Mayor of Evesham Township, New Jersey
- In office 2007–2018
- Succeeded by: Jaclyn Veasy

Personal details
- Born: Randy Scott Brown July 30, 1967 (age 58) Evesham Township, New Jersey, U.S.
- Party: Republican
- Spouse: Trisha Brown
- Education: Catawba College (BA)
- Football career

Baltimore Ravens
- Title: Senior special teams assistant

Career information
- Position: Kicker
- High school: Cherokee (Evesham Township, New Jersey)
- College: Catawba

Career history
- Chicago Bears (1998–2000) Kicking consultant; Chattanooga (2003) Kicking consultant; Philadelphia Eagles (2004–2005) Kicking consultant; Baltimore Ravens (2008–2023) Kicking consultant; Baltimore Ravens (2024–2025) Special teams assistant; Baltimore Ravens (2026-present) Senior special teams assistant;

Awards and highlights
- Super Bowl champion (XLVII);

= Randy Brown (politician) =

American politician (born 1967)

Randy Scott Brown (born July 30, 1967) is an American politician who is the former mayor of Evesham Township. Brown is also a National Football League special teams coach for the Baltimore Ravens. Prior to consulting for the Baltimore Ravens, Brown served as a kicking coach for the Chicago Bears and the Philadelphia Eagles. Brown has been succeeded by Jaclyn Veasy.

==Football career==
Brown was named an All-State, All-County and All Conference football player at Cherokee High School before his college career at Catawba College in North Carolina. At Catawba College he was named Academic All-American and second team NAIA All-American as a place kicker. Brown was the all-time leading scorer in Catawba football history with 234 points and was the holder of 10 scoring and kicking records, however all records have since been broken. Brown graduated in 1989 with a degree in journalism. In 2009, Brown was inducted to Catawba's hall of fame.

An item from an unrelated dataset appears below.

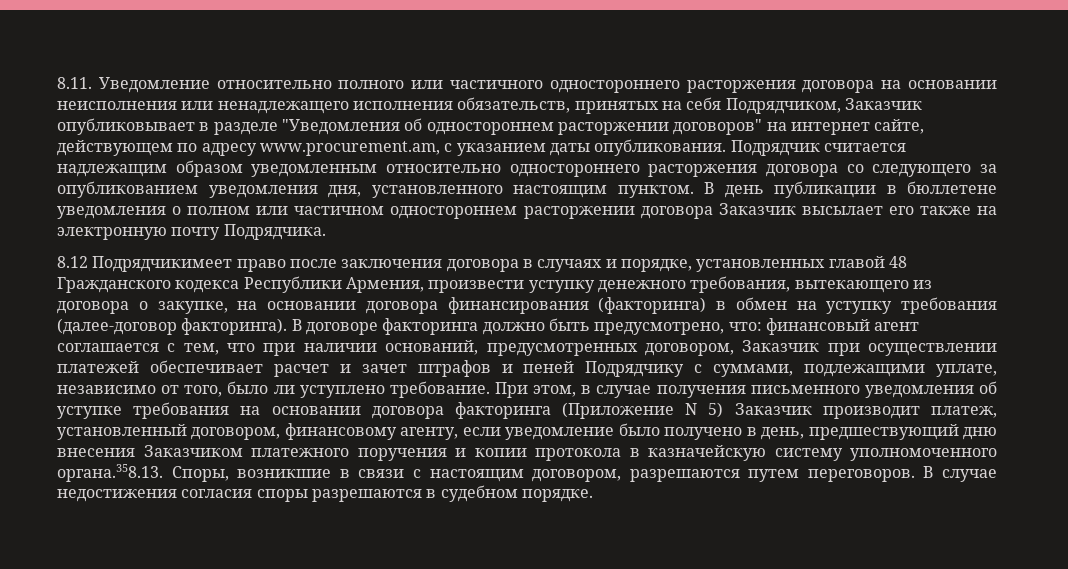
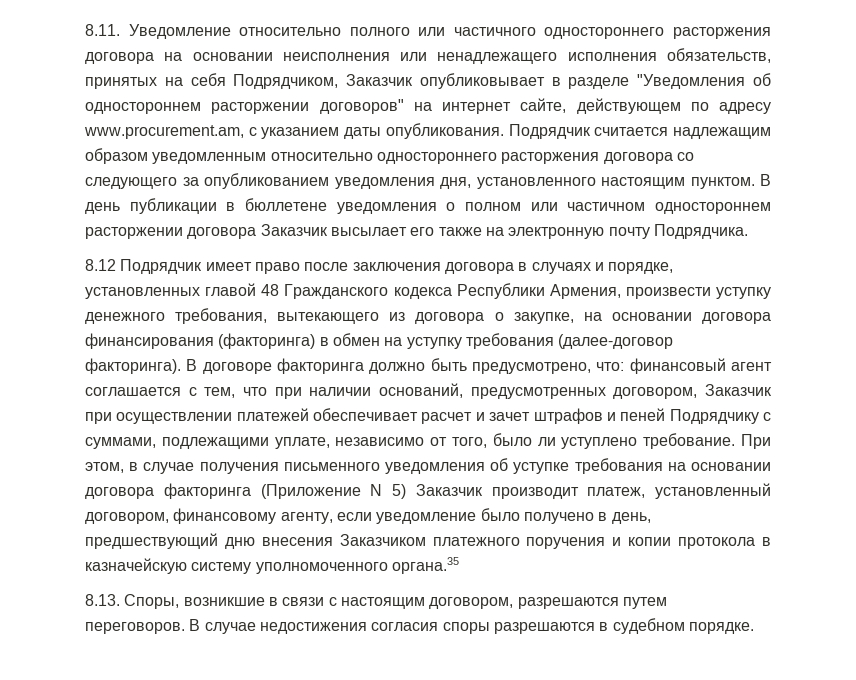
[92,256,233,272] Подрядчикимеет -> [120,259,252,274] Подрядчик имеет
[57,464,163,482] органа.358.13. -> [391,557,459,574] [85,594,120,606] органа.35 // 8.13.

Brown and Ravens head coach John Harbaugh have been friends since the late 1990s. Since that time, Brown worked with Harbaugh for the Eagles in 2004 and 2005 and again, with the Ravens, beginning in 2008. Brown has coached in three AFC Championship games. He has coached Pro Bowl kickers Justin Tucker, Billy Cundiff and David Akers, along with Pro Bowl punters Sam Koch and Todd Sauerbrun.
Harbaugh has been quoted in the Wall Street Journal, calling Brown the "foremost kicking coach in the country". Brown won his first Super Bowl title when the Ravens defeated the San Francisco 49ers in Super Bowl XLVII.

==Political career==
Brown formerly served as mayor of Evesham Township, New Jersey.
Brown was elected in 2007, re-elected in 2010 and again in 2014. Brown announced in September 2018 that he would not seek re-election for another term.

Brown was an executive board member with the New Jersey Conference of Mayors and served on the executive board of the New Jersey League of Municipalities.

In July 2026, Brown and former commodities trader Yoni Gontownik were identified as signatories to the certificate of formation of Freedom Fuel, a network of gas stations touted by the Trump Administration as selling gasoline at rates substantially below the market rate.